# WORK TO COMPLETE:
Filter the records below and copy every line containing the word "Anonymous".

# Saved entries:
_ _ _
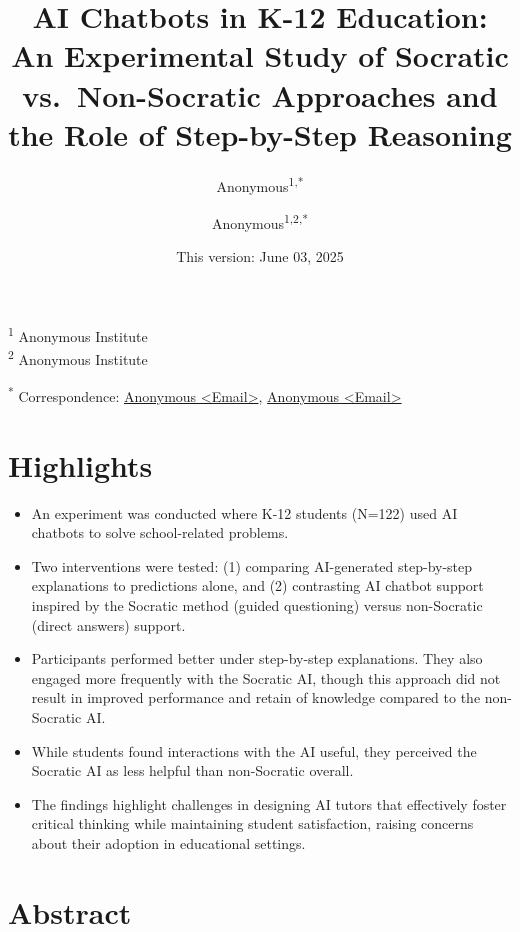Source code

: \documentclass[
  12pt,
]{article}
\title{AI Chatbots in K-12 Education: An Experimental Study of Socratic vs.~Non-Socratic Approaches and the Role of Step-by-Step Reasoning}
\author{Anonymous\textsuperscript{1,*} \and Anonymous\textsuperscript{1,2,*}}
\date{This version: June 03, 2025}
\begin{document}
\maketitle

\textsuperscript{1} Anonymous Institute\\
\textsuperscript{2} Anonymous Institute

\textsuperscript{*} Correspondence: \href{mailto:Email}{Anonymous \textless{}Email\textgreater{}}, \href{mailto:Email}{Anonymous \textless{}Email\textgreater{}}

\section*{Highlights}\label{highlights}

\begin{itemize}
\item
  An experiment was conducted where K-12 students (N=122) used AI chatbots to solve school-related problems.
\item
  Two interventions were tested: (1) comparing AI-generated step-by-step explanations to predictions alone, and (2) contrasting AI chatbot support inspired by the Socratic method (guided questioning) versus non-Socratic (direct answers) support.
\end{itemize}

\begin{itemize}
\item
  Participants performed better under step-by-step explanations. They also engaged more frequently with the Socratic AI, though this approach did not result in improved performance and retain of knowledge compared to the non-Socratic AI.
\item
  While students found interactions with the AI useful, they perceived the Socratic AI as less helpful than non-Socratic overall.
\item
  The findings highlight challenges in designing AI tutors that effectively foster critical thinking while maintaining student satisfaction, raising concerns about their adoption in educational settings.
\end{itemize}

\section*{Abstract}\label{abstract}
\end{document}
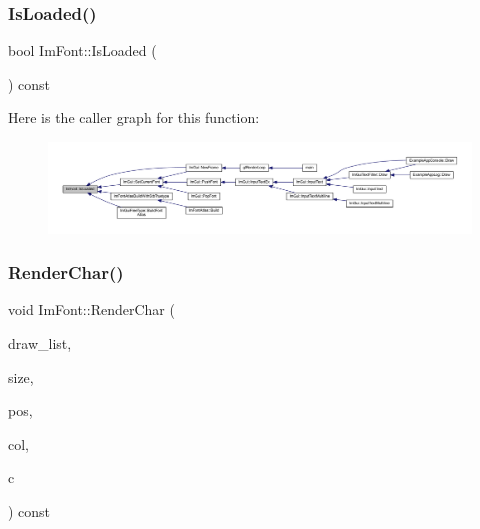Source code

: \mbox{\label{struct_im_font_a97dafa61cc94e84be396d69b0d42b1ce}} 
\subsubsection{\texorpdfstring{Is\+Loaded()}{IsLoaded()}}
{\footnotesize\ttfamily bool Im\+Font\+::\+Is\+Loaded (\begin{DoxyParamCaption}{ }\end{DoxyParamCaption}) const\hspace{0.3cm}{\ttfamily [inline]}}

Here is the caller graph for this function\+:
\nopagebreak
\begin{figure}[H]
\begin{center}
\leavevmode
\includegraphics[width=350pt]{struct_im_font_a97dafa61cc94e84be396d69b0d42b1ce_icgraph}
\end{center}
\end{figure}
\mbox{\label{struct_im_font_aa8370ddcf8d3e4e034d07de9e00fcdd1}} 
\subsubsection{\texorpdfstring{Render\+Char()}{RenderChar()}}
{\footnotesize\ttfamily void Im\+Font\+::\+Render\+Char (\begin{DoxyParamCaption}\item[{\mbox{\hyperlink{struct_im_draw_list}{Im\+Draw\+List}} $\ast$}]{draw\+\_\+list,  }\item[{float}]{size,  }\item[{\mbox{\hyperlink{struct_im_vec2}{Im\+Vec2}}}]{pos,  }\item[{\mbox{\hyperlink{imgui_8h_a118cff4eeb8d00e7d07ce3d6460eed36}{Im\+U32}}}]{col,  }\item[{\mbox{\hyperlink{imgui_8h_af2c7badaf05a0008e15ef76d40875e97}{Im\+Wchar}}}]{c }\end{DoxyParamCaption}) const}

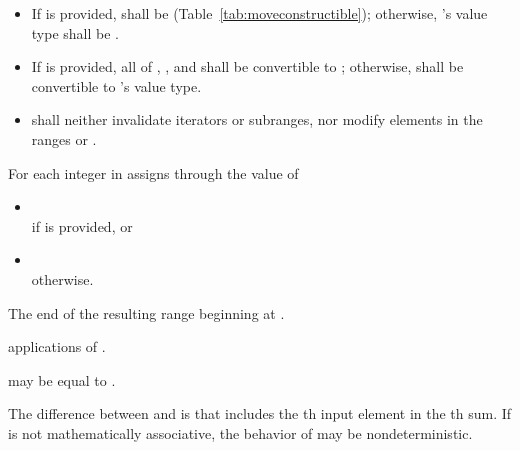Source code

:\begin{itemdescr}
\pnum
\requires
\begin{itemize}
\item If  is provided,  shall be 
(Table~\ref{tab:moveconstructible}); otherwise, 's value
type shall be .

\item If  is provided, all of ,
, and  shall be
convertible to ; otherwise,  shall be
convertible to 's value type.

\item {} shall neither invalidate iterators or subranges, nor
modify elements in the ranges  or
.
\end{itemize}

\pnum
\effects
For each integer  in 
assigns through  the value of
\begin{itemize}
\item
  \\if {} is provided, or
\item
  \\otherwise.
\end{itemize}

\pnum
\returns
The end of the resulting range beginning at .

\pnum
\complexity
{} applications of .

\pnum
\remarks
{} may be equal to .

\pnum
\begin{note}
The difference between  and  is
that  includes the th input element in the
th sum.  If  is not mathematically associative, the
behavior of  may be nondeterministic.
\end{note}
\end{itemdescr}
_ _ _
# WORKED SOLUTION:
\author{Anonymous\textsuperscript{1,*} \and Anonymous\textsuperscript{1,2,*}}
\textsuperscript{1} Anonymous Institute\\
\textsuperscript{2} Anonymous Institute
\textsuperscript{*} Correspondence: \href{mailto:Email}{Anonymous \textless{}Email\textgreater{}}, \href{mailto:Email}{Anonymous \textless{}Email\textgreater{}}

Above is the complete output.